Yahoo Finance was used to acquire historical stock data for this project. Similarly, data on the stock closure price of DJIA and APPLE Inc. from January 2016 to December 2016 was gathered by Chakraborty et al. Data was only gathered on days when the stock market was open for business.
The Sentiment 140 dataset models were used to estimate sentimental values since the stock keywords data was not annotated with sentimental numbers. is an excerpt from the Sentiment 140 dataset.
Each tweet will be preprocessed according to the parameters below. The data will be preprocessed by executing a function on all of the text in accordance with the criteria below. The data will subsequently be transformed as indicated in using the function. This preprocessing technique varies from the prior study in that it includes lemmatization, keyword removal, and short word removal. These procedures were introduced because they improve the data’s ability to be preprocessed for sentimental analysis.
1) Lower Case: All texts are changed to lowercase.
2) URL replacement: Links beginning with “Http,” “https,” or “www” are replaced with “URL.”
3) Emoji Replacement: Emojis may be replaced by utilizing a pre-defined lexicon that includes emojis and their meanings. (For example, “:)” to “EMOJI smile”)

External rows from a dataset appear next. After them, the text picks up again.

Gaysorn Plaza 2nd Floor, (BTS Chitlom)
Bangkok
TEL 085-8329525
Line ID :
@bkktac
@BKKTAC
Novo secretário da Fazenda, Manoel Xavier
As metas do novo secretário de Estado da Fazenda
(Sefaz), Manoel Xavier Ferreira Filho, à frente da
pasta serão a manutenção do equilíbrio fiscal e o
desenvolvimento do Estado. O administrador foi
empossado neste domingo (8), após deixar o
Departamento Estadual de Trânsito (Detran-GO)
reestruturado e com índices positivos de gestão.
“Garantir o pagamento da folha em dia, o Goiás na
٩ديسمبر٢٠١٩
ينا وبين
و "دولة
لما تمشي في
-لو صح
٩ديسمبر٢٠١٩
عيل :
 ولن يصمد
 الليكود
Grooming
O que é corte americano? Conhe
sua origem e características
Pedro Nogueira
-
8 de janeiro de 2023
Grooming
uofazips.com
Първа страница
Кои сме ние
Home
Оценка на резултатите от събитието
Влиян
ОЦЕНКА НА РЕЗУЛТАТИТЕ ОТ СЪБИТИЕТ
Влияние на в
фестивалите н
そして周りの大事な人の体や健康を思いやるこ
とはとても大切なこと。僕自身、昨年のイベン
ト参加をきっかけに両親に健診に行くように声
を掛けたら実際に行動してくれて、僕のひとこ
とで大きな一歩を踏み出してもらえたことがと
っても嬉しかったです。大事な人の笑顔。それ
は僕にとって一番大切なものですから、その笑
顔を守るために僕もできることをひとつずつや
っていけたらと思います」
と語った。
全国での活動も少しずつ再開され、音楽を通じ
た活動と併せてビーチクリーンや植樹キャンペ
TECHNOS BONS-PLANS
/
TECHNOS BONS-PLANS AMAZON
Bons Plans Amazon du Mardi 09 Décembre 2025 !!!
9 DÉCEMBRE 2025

4) Usernames Replacement: Replace @Usernames with the word “USER.” (For example, “@Kaggle” to “USER”)
5) We are deleting Non-Alphabets: Replace all characters with spaces except Digits and Alphabets.
. A snapshot of the first four samples in the dataset.
6) Removing Consecutive Letters: Replace three or more consecutive letters with two letters. (For example, “Hey
7) Short Words Are Removed: Words having a length of less than two are removed.
8) Remove Stop words: Stop words are English words that add little significance to a statement. They may be safely disregarded without affecting the sentence’s meaning. (For example, “the,” “he,” or “have”)
One Last Thought
Using the same procedure as Chakraborty et al., 5% of the training data from the sentiment 140 dataset was utilized to test the trained models. Likewise, five distinct models have been trained.